Doing economic policy in disrupted times

  • May 29, 2025
Doing economic policy in disrupted times

Three leading economic thinkers spoke about how to do economic policy in today's disrupted world at a panel event last night

Three leading thinkers involved in the cut and thrust of policy-making took part in a panel event at Bill Gates Sr House last night to discuss doing policy in an age when policy processes are subject to major disruption.

The speakers were Gates Cambridge Scholar Todd Tucker [2012], director of industrial policy and trade at the Roosevelt Institute, Shachi Amdekar, who leads international security policy in the UK Cabinet Office, and Tim Sahay, co-director of the Net Zero Industrial Policy Lab at Johns Hopkins University.

The event, hosted by Gates Cambridge Provost Eilis Ferran and in partnership with the Centre of Development Studies at the University of Cambridge, began with each of the speakers outlining their own career paths into the policy world.

The headline of the panel event, Doing economic policy in anti-policy times, was debated and how things have changed with the advent of the Trump government in particular. There was acknowledgement of some of the flaws of the previous policy world based on liberal norms and rules as well as the ‘organised hypocrisy’ when these are broken on occasion. However, speakers said that it is hard to know what the rules are now as the usual forms of reference have been eroded. “That anchor point has been lost,” said one speaker, acknowledging that a host of social and political issues had contributed to this. Others spoke of ‘technocratic exhaustion’, a disconnect with the working class and a failure to address growing inequality.

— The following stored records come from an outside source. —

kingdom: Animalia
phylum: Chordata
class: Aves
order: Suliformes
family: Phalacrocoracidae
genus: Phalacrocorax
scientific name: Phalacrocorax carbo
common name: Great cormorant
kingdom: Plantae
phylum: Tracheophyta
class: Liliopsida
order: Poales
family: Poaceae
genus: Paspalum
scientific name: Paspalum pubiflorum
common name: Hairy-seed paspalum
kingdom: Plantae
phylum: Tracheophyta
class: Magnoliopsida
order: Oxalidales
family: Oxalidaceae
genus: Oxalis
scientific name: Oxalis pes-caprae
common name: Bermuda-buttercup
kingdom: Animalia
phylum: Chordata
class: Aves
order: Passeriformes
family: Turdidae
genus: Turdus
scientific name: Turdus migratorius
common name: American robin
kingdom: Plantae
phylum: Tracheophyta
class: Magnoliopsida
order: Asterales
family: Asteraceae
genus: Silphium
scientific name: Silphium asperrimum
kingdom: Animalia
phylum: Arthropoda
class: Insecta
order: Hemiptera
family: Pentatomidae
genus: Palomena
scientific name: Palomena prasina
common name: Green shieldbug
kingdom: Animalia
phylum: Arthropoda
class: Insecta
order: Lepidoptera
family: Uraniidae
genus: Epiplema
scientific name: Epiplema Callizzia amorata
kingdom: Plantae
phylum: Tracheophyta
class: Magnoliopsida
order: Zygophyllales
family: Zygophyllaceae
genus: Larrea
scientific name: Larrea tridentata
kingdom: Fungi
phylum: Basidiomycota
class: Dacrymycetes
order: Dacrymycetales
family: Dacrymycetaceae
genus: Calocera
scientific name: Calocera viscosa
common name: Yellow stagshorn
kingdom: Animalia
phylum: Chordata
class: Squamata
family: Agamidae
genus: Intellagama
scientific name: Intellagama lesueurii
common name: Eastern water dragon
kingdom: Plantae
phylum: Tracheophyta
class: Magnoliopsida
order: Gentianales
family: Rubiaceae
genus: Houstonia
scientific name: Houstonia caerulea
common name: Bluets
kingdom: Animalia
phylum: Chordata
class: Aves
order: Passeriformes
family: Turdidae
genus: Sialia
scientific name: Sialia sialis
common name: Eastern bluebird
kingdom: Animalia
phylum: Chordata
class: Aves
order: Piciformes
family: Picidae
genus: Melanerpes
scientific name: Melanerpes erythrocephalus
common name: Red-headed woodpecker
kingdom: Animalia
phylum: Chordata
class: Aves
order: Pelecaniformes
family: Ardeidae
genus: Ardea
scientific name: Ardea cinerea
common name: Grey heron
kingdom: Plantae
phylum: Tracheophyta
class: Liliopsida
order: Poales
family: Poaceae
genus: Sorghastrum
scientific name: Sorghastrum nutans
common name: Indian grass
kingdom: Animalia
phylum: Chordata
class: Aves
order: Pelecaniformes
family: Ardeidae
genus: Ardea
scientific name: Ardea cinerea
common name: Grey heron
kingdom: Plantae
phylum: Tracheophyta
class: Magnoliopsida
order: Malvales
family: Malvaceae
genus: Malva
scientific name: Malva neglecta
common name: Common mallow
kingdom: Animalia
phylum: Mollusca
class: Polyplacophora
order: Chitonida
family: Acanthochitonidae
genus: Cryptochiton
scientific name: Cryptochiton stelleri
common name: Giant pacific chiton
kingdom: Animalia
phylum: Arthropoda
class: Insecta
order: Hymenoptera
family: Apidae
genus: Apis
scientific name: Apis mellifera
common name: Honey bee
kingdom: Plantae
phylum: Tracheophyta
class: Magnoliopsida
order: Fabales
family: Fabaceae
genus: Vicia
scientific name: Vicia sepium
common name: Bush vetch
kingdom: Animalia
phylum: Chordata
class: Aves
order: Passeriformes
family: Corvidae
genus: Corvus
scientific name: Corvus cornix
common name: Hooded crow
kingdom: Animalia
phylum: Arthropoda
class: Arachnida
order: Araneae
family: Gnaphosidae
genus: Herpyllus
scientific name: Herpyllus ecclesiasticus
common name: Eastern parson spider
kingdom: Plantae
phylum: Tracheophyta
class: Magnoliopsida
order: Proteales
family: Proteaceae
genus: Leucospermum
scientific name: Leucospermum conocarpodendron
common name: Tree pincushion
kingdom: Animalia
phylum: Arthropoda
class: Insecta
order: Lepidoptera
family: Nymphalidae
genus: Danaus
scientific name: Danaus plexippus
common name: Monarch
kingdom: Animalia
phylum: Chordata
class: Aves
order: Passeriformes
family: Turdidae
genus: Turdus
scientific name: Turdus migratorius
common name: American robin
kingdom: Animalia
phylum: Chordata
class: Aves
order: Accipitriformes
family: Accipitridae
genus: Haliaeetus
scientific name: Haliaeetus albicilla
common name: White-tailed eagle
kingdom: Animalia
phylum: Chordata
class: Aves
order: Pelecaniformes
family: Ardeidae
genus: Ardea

Speakers said policy now tends to be more reactive, intuitive and transactional and encompasses a broader set of stakeholders. Communications is more important, for instance, and it is vital that policymakers develop a compelling narrative – often based on case studies – to explain an evidence basis for policy.

The speakers also discussed the growing hostility towards critical policy ideas which makes people afraid to engage in debate. Yet, they said there is room for new ideas and the space from new idea to application is generally much shorter. One speaker spoke about  the opportunities in the new world for different ways of doing policy, including more multidisciplinary approaches which have been a feature of the last years.